### TASK LIST
**1.** Answer these questions from the passage on UNION-based exfiltration, one answer per line:
(a) Which OWASP category and number does the passage assign to UNION-based exfiltration?
(b) In the classic shape shown, which two columns does the second SELECT read, and from which table?
(c) What two reasons does the passage give for database RLS often failing to catch this attack?
**2.** Please carry on the passage on UNION-based exfiltration, starting after its final sentence.

### TEXT FOR ANALYSIS
┄┄┄┄┄┄┄┄┄┄

UNION-based exfiltration is a class of OWASP LLM02 (Insecure Output Handling) attacks where the model emits a query that appends a forbidden result set to a permitted one. Classic shape:

SELECT id, total FROM orders WHERE user_id = :uid
UNION ALL
SELECT user_id, password_hash FROM users;

Both branches are syntactically valid; the agent's DB role can read both tables; the UNION smuggles secrets out under the cover of a normal order lookup. Database RLS often fails to catch this because the users table may not have a policy that blocks the agent's role, and column-level grants are usually too coarse.

┄┄┄┄┄┄┄┄┄┄

### DATA RECORDS
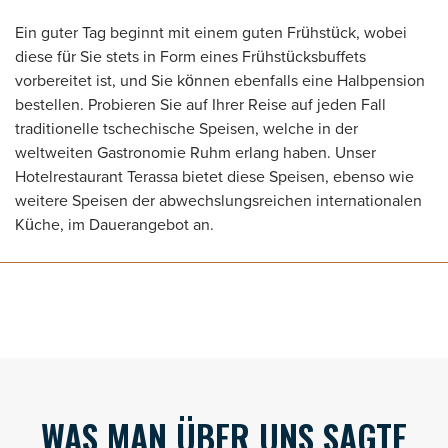
Ein guter Tag beginnt mit einem guten Frühstück, wobei
diese für Sie stets in Form eines Frühstücksbuffets
vorbereitet ist, und Sie können ebenfalls eine Halbpension
bestellen. Probieren Sie auf Ihrer Reise auf jeden Fall
traditionelle tschechische Speisen, welche in der
weltweiten Gastronomie Ruhm erlang haben. Unser
Hotelrestaurant Terassa bietet diese Speisen, ebenso wie
weitere Speisen der abwechslungsreichen internationalen
Küche, im Dauerangebot an.
WAS MAN ÜBER UNS SAGTE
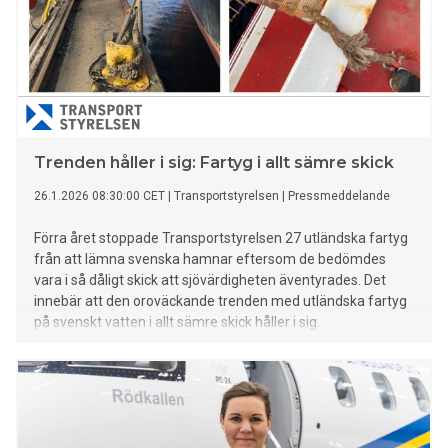
Trenden håller i sig: Fartyg i allt sämre skick
26.1.2026 08:30:00 CET
|
Transportstyrelsen
|
Pressmeddelande
Förra året stoppade Transportstyrelsen 27 utländska fartyg
från att lämna svenska hamnar eftersom de bedömdes
vara i så dåligt skick att sjövärdigheten äventyrades. Det
innebär att den oroväckande trenden med utländska fartyg
på svenskt vatten i allt sämre skick håller i sig.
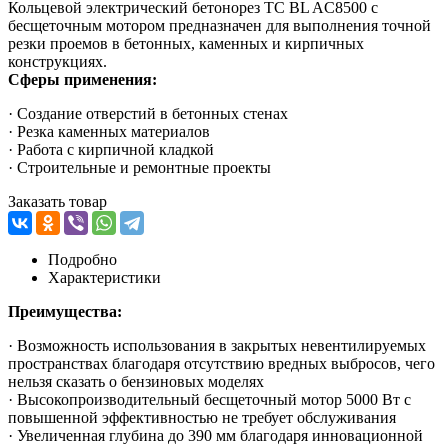
Кольцевой электрический бетонорез TC BL AC8500 с
бесщеточным мотором предназначен для выполнения точной
резки проемов в бетонных, каменных и кирпичных
конструкциях.
Сферы применения:
· Создание отверстий в бетонных стенах
· Резка каменных материалов
· Работа с кирпичной кладкой
· Строительные и ремонтные проекты
Заказать товар
Подробно
Характеристики
Преимущества:
· Возможность использования в закрытых невентилируемых
пространствах благодаря отсутствию вредных выбросов, чего
нельзя сказать о бензиновых моделях
· Высокопроизводительный бесщеточный мотор 5000 Вт с
повышенной эффективностью не требует обслуживания
· Увеличенная глубина до 390 мм благодаря инновационной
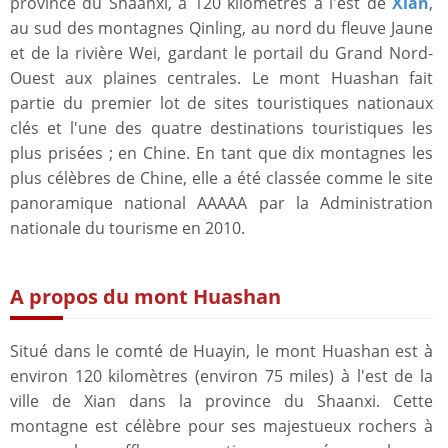
province du Shaanxi, à 120 kilomètres à l'est de
Xian
,
au sud des montagnes Qinling, au nord du fleuve Jaune
et de la rivière Wei, gardant le portail du Grand Nord-
Ouest aux plaines centrales. Le mont Huashan fait
partie du premier lot de sites touristiques nationaux
clés et l'une des quatre destinations touristiques les
plus prisées ; en Chine. En tant que dix montagnes les
plus célèbres de Chine, elle a été classée comme le site
panoramique national AAAAA par la Administration
nationale du tourisme en 2010.
A propos du mont Huashan
Situé dans le comté de Huayin, le mont Huashan est à
environ 120 kilomètres (environ 75 miles) à l'est de la
ville de Xian dans la province du Shaanxi. Cette
montagne est célèbre pour ses majestueux rochers à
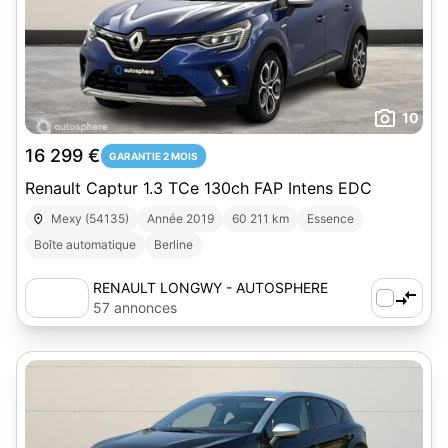
10
16 299 €
GARANTIE 2 MOIS
Renault Captur 1.3 TCe 130ch FAP Intens EDC
Mexy (54135)
Année 2019
60 211 km
Essence
Boîte automatique
Berline
RENAULT LONGWY - AUTOSPHERE
57 annonces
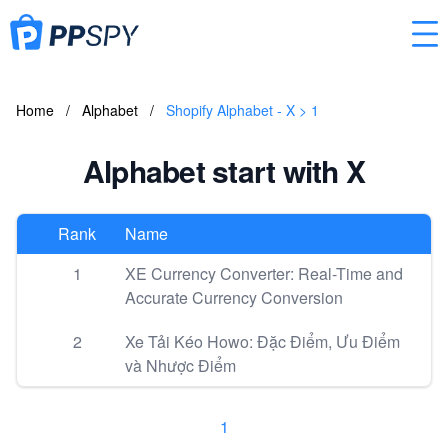
Home
/
Alphabet
/
Shopify Alphabet - X > 1
Alphabet start with X
Rank
Name
1
XE Currency Converter: Real-Time and
Accurate Currency Conversion
2
Xe Tải Kéo Howo: Đặc Điểm, Ưu Điểm
và Nhược Điểm
1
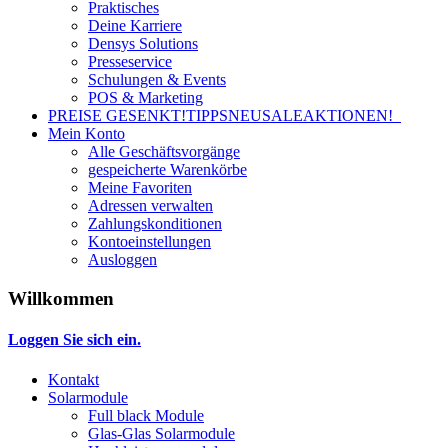
Praktisches
Deine Karriere
Densys Solutions
Presseservice
Schulungen & Events
POS & Marketing
PREISE GESENKT!
TIPPS
NEU
SALE
AKTIONEN!
Mein Konto
Alle Geschäftsvorgänge
gespeicherte Warenkörbe
Meine Favoriten
Adressen verwalten
Zahlungskonditionen
Kontoeinstellungen
Ausloggen
Willkommen
Loggen Sie sich ein.
Kontakt
Solarmodule
Full black Module
Glas-Glas Solarmodule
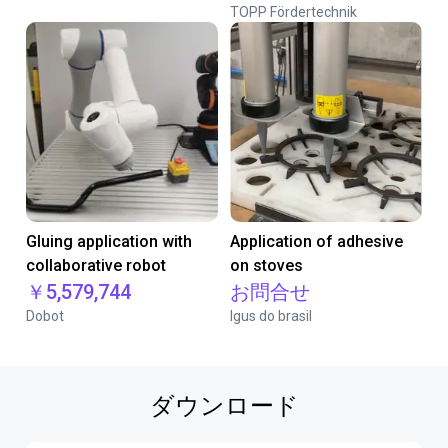
TOPP Fördertechnik
Gluing application with
Application of adhesive
collaborative robot
on stoves
￥5,579,744
お問合せ
Dobot
Igus do brasil
ダウンロード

┄┄┄┄┄┄┄┄┄┄

### RESPONSE LIST
**1.**
(a) OWASP LLM02, Insecure Output Handling.
(b) user_id and password_hash, from the users table.
(c) The users table may not have a policy that blocks the agent's role, and column-level grants are usually too coarse.

**2.**
Defense at the AST layer:

1. Per-agent table allowlist. A customer-support agent's policy lists orders, tickets. Any RangeVar in the AST outside that set — including inside a UNION branch — fails the check. 2. Per-table required predicates applied to every branch. Walk every SelectStmt in the tree (including UNION / INTERSECT / EXCEPT legs and CTEs) and require the binding predicate on each. 3. Disallow UNION entirely for agents whose use case is a single-table lookup. Cost: near zero. Benefit: closes the whole class. 4. Column projection check. Even within an allowed table, password_hash, ssn, api_token are denylisted columns. Their presence in any branch of the AST projection list → reject.

QueryShield walks the parsed tree (libpg_query / sqlglot) once and applies all four checks. Logged as decision=reject rule=union_table_outside_allowlist for forensic trace.